▶ WHAT IS NEEDED: The entries should each be set down again precisely.

▶ PROVIDED INFORMATION:
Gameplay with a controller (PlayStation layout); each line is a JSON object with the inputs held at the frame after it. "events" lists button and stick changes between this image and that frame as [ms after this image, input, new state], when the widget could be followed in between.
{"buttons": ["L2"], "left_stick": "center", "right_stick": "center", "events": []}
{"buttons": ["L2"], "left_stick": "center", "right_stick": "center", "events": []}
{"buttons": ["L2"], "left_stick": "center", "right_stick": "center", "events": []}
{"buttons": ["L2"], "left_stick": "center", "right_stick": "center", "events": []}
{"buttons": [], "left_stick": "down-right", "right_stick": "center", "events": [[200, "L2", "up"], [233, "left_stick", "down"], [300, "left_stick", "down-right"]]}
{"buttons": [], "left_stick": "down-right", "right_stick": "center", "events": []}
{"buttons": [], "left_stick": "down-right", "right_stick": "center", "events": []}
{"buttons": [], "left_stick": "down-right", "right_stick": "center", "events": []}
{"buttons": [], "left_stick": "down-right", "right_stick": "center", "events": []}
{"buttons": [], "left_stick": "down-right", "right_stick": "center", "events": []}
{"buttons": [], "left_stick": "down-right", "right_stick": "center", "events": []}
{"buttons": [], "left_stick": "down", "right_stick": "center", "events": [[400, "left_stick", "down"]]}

▶ WRITTEN REPLY:
Gameplay with a controller (PlayStation layout); each line is a JSON object with the inputs held at the frame after it. "events" lists button and stick changes between this image and that frame as [ms after this image, input, new state], when the widget could be followed in between.
{"buttons": ["L2"], "left_stick": "center", "right_stick": "center", "events": []}
{"buttons": ["L2"], "left_stick": "center", "right_stick": "center", "events": []}
{"buttons": ["L2"], "left_stick": "center", "right_stick": "center", "events": []}
{"buttons": ["L2"], "left_stick": "center", "right_stick": "center", "events": []}
{"buttons": [], "left_stick": "down-right", "right_stick": "center", "events": [[200, "L2", "up"], [233, "left_stick", "down"], [300, "left_stick", "down-right"]]}
{"buttons": [], "left_stick": "down-right", "right_stick": "center", "events": []}
{"buttons": [], "left_stick": "down-right", "right_stick": "center", "events": []}
{"buttons": [], "left_stick": "down-right", "right_stick": "center", "events": []}
{"buttons": [], "left_stick": "down-right", "right_stick": "center", "events": []}
{"buttons": [], "left_stick": "down-right", "right_stick": "center", "events": []}
{"buttons": [], "left_stick": "down-right", "right_stick": "center", "events": []}
{"buttons": [], "left_stick": "down", "right_stick": "center", "events": [[400, "left_stick", "down"]]}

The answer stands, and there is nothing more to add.